The Inclusive Development Institute’s allegations further support those made by many people from the region and Mr “O” in his legal action against the DfID. The World Bank’s inspection panel has said the “two programmes (PBS and villagization) depend one each other, and may mutually influence the results of the other”. The panel found “there is a plausible link between the two programmes but needs to engage in further fact-finding”. It is imperative that the bank’s inspection panel is given unrestricted access to Gambella and that people feel safe to speak openly about the government’s brutality.
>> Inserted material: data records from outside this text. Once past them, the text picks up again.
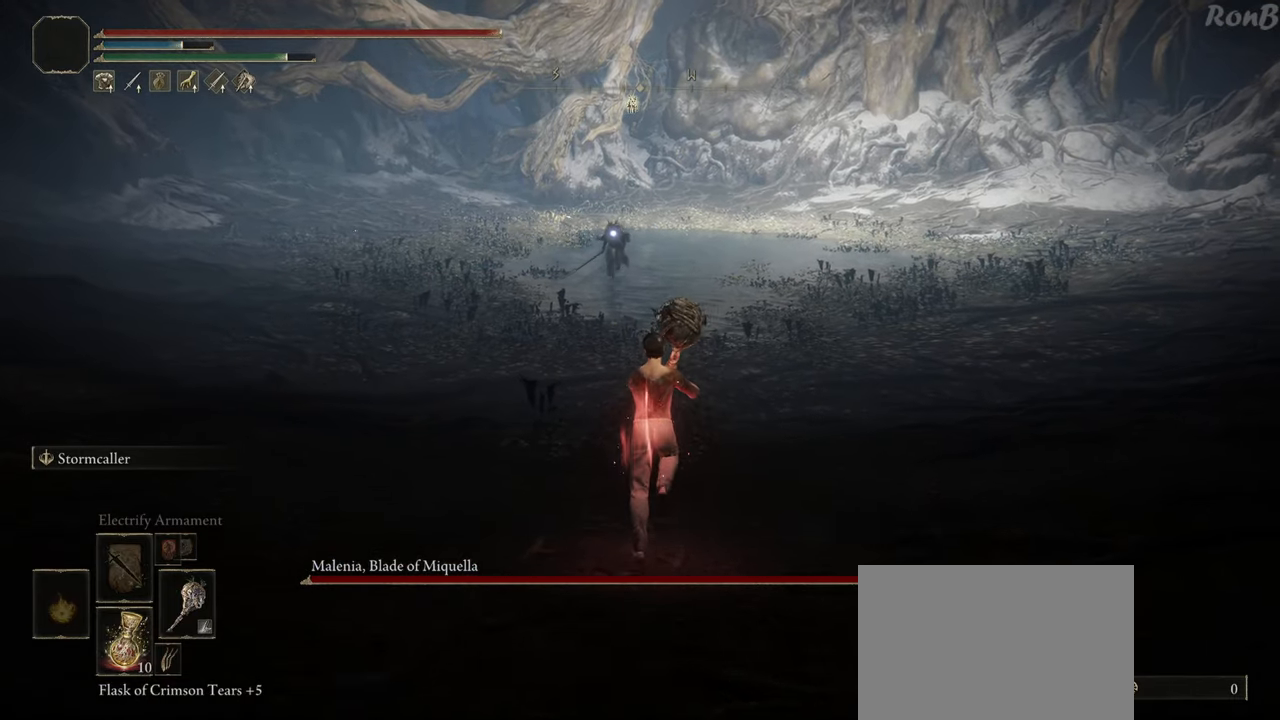
{"dt_ms": 500, "buttons": ["R2"], "left_stick": "up", "right_stick": "center", "events": []}
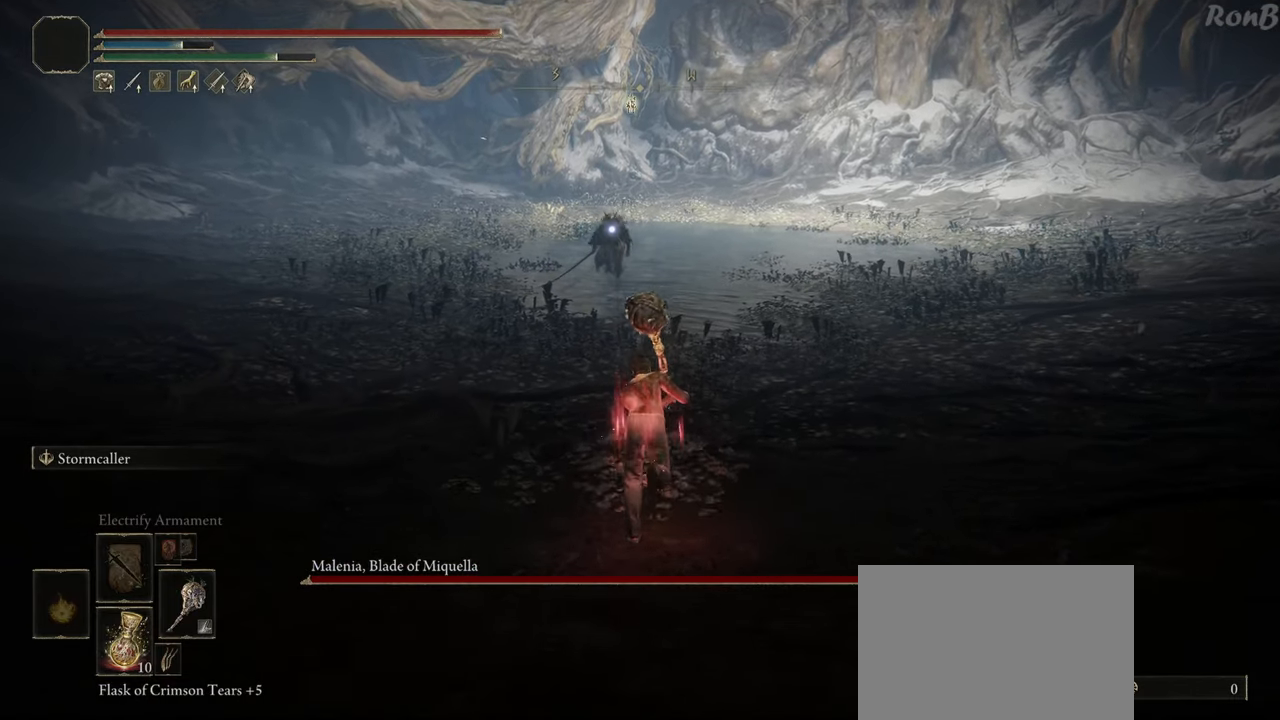
{"dt_ms": 500, "buttons": ["R2"], "left_stick": "up-right", "right_stick": "center", "events": [[17, "R2", "up"], [283, "left_stick", "up-right"], [433, "R2", "down"]]}
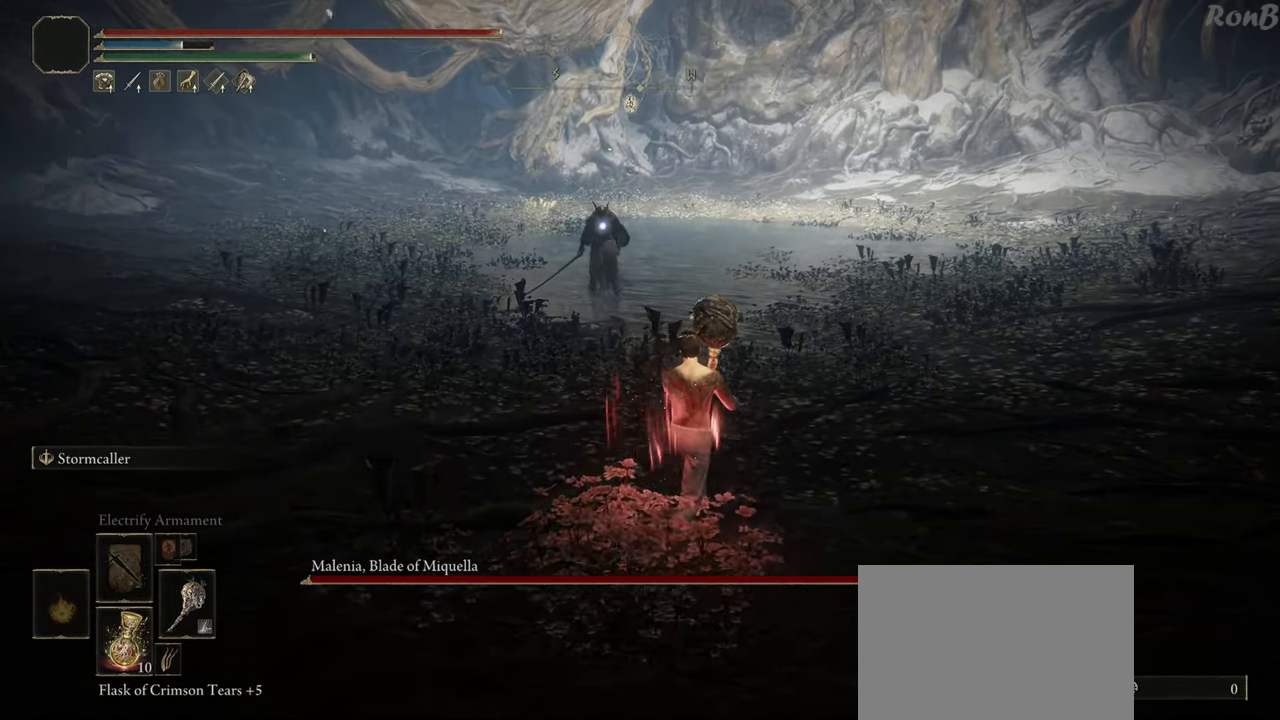
{"dt_ms": 500, "buttons": ["R2"], "left_stick": "up", "right_stick": "center", "events": [[133, "left_stick", "up"]]}
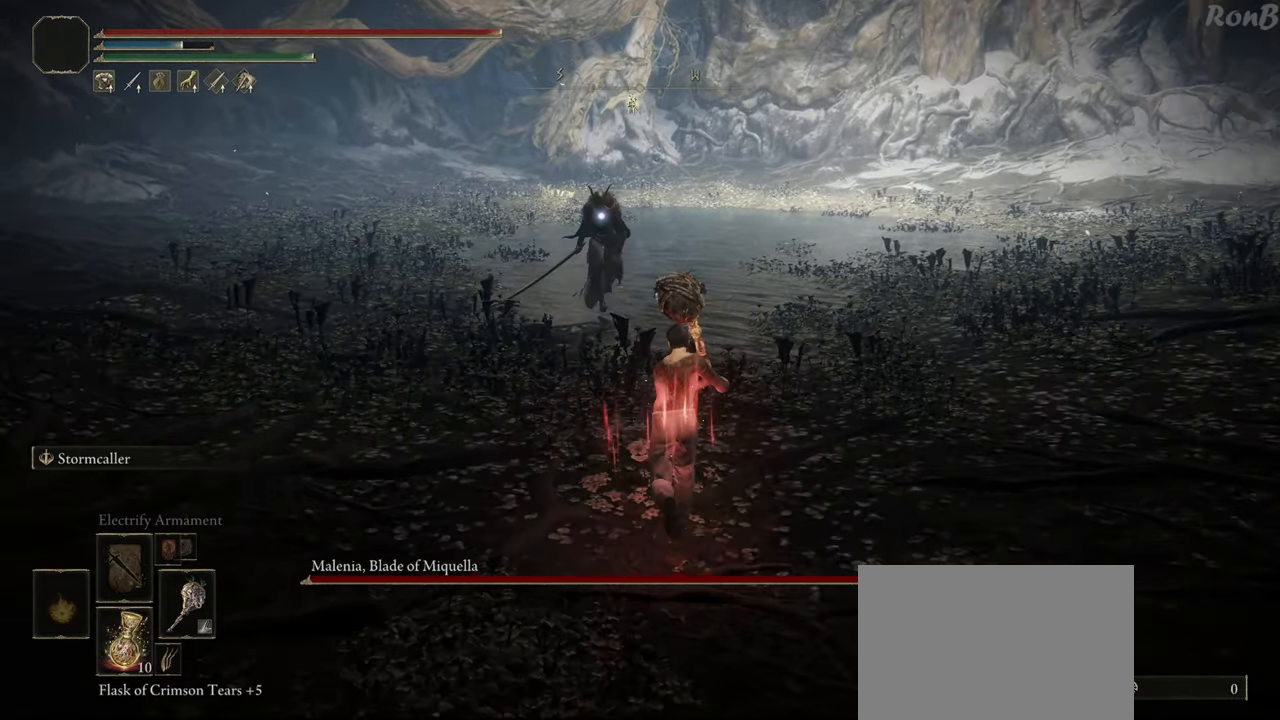
{"dt_ms": 500, "buttons": ["R2"], "left_stick": "up-right", "right_stick": "center", "events": [[500, "left_stick", "up-right"]]}
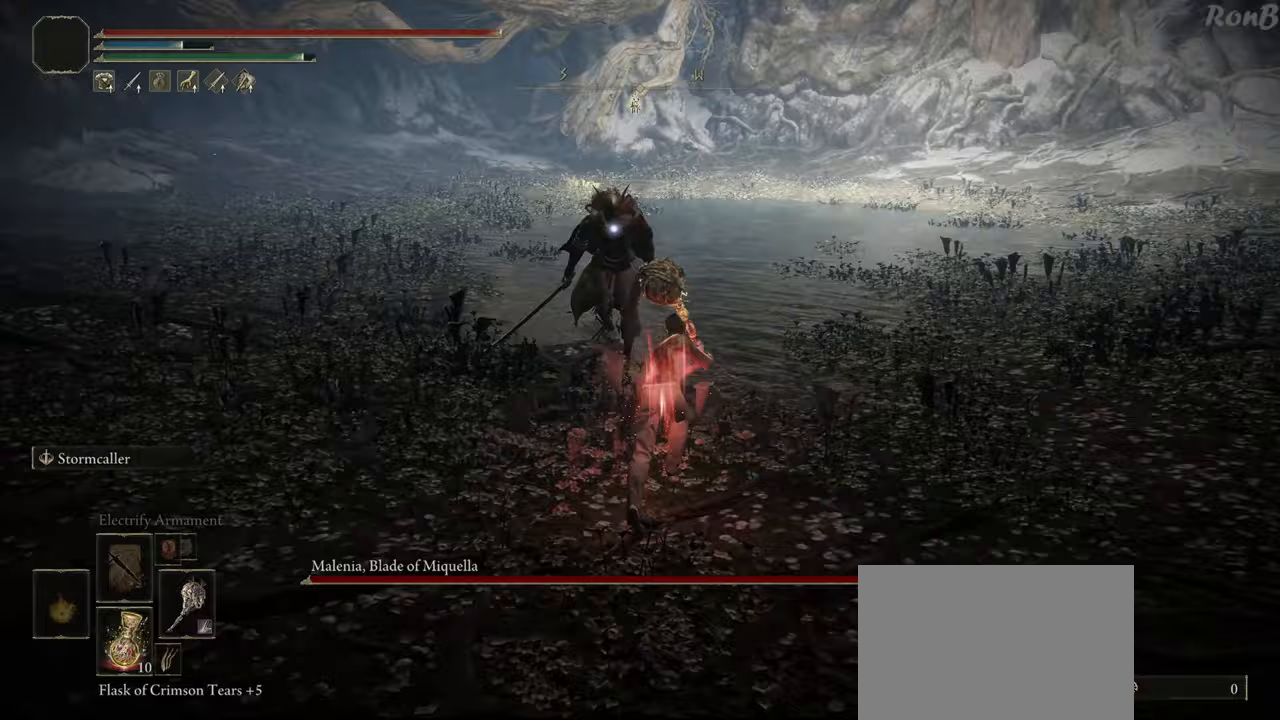
{"dt_ms": 500, "buttons": ["R2"], "left_stick": "up", "right_stick": "center", "events": [[300, "left_stick", "up"]]}
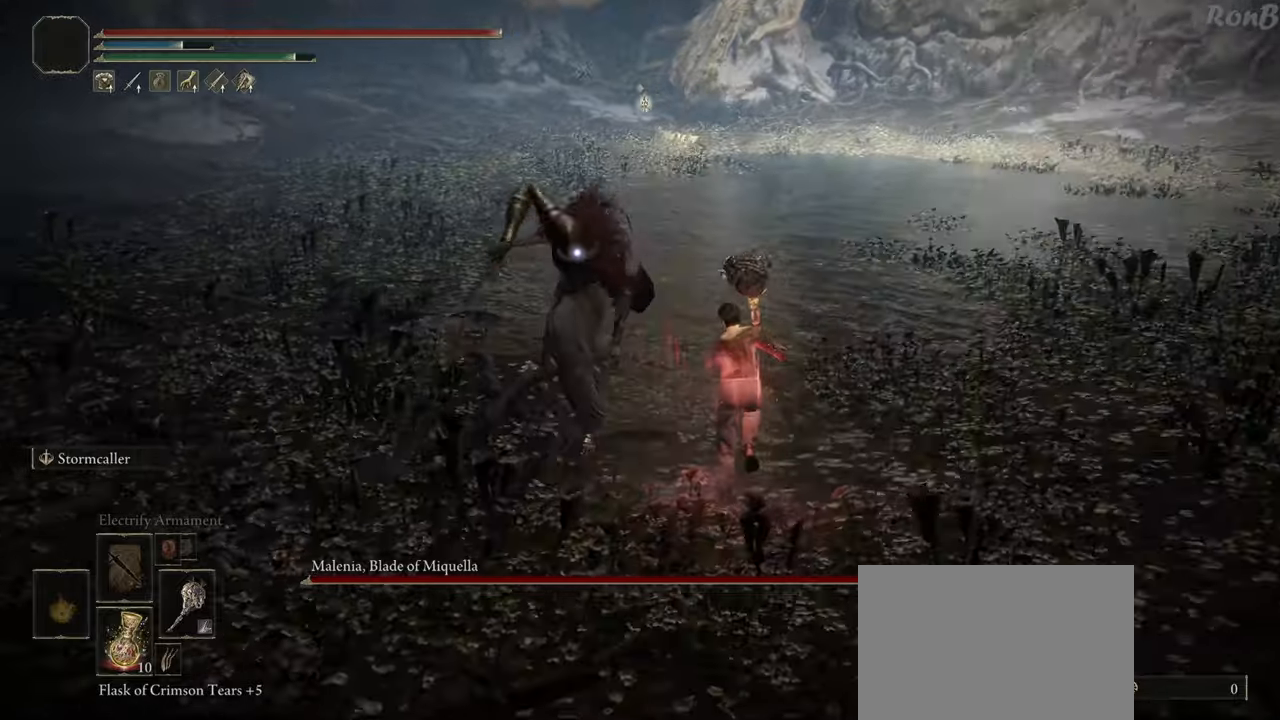
{"dt_ms": 500, "buttons": [], "left_stick": "center", "right_stick": "center", "events": [[33, "R2", "up"], [333, "left_stick", "up-right"], [433, "left_stick", "center"]]}
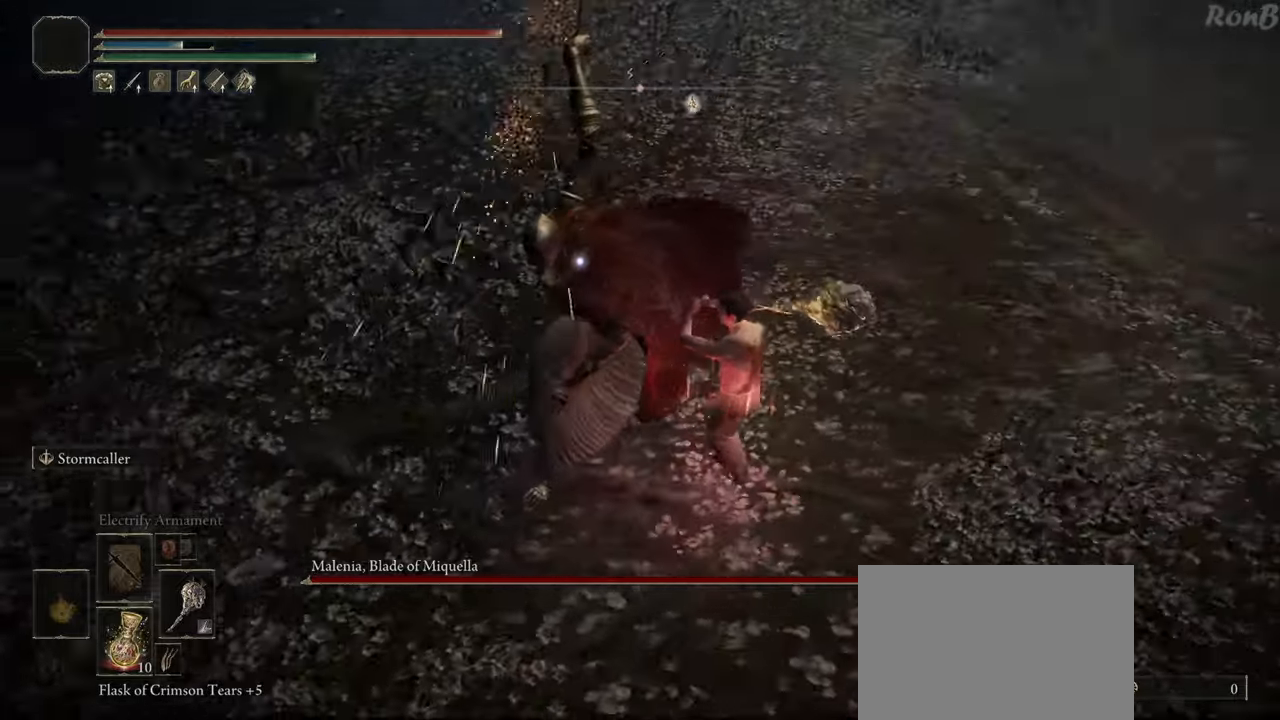
{"dt_ms": 500, "buttons": [], "left_stick": "up-right", "right_stick": "center", "events": [[200, "left_stick", "up-right"]]}
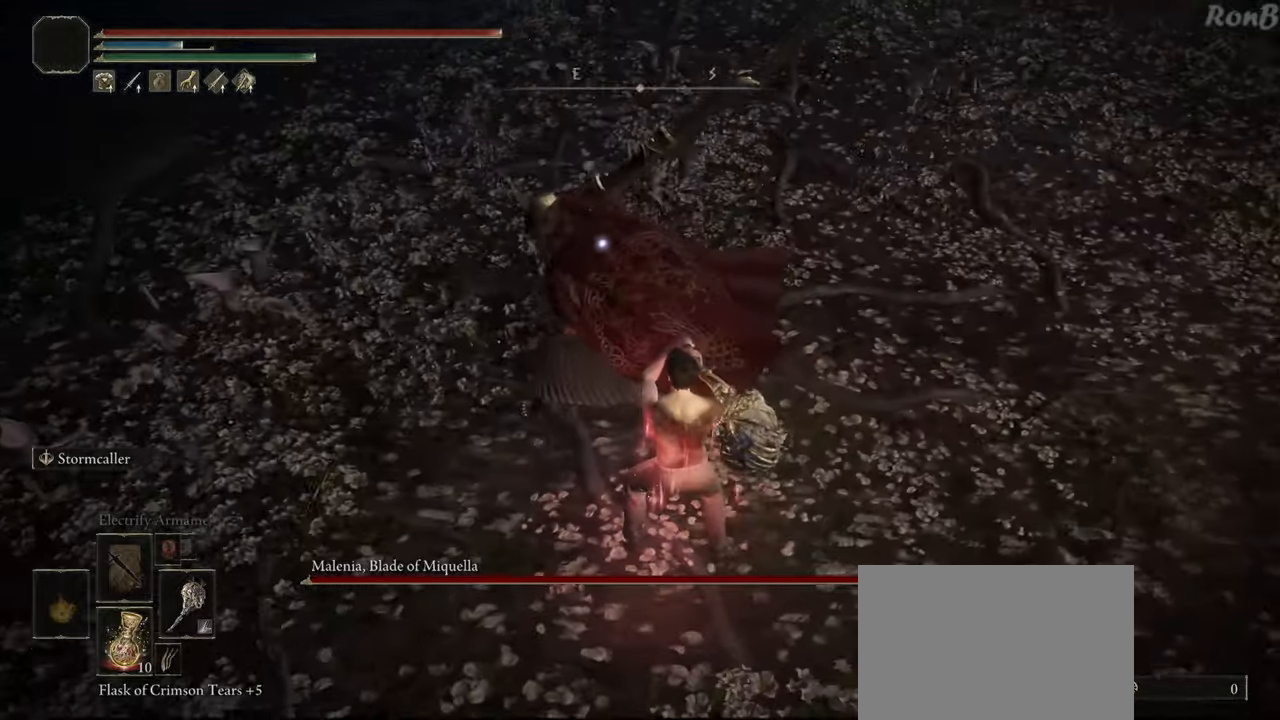
{"dt_ms": 500, "buttons": [], "left_stick": "up-right", "right_stick": "center", "events": []}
All groups involved in land sales – the Ethiopian government, the foreign corporations leasing the land and the donors, namely, the World Bank and Britain’s DfID, – have a moral duty, a civil responsibility and a legal obligation to the people whose land is being leased.
The Ethiopian government is in violation of a long list of international treaties – from the International Covenant on Civil and Political Rights to the Convention on the Rights of the Child and many others in between – which they are happy to sign up to but less enthusiastic to observe. Investors are certainly morally bound by the United Nations’ “Protect, Respect and Remedy” framework which, among other things, makes clear their duty to respect and work within human rights. Donors’ responsibility first and foremost is to the people of Ethiopia, to ensure any so-called “development” programmes support their needs, ensures their wellbeing and observes their fundamental human rights.
To continue to turn a blind eye to widespread government abuse, and to support schemes which, directly or indirectly, violate human rights and cause suffering to the people is to be complicit in state criminality that is shattering the lives of hundreds of thousands of indigenous people in Gambella and indeed elsewhere in Ethiopia.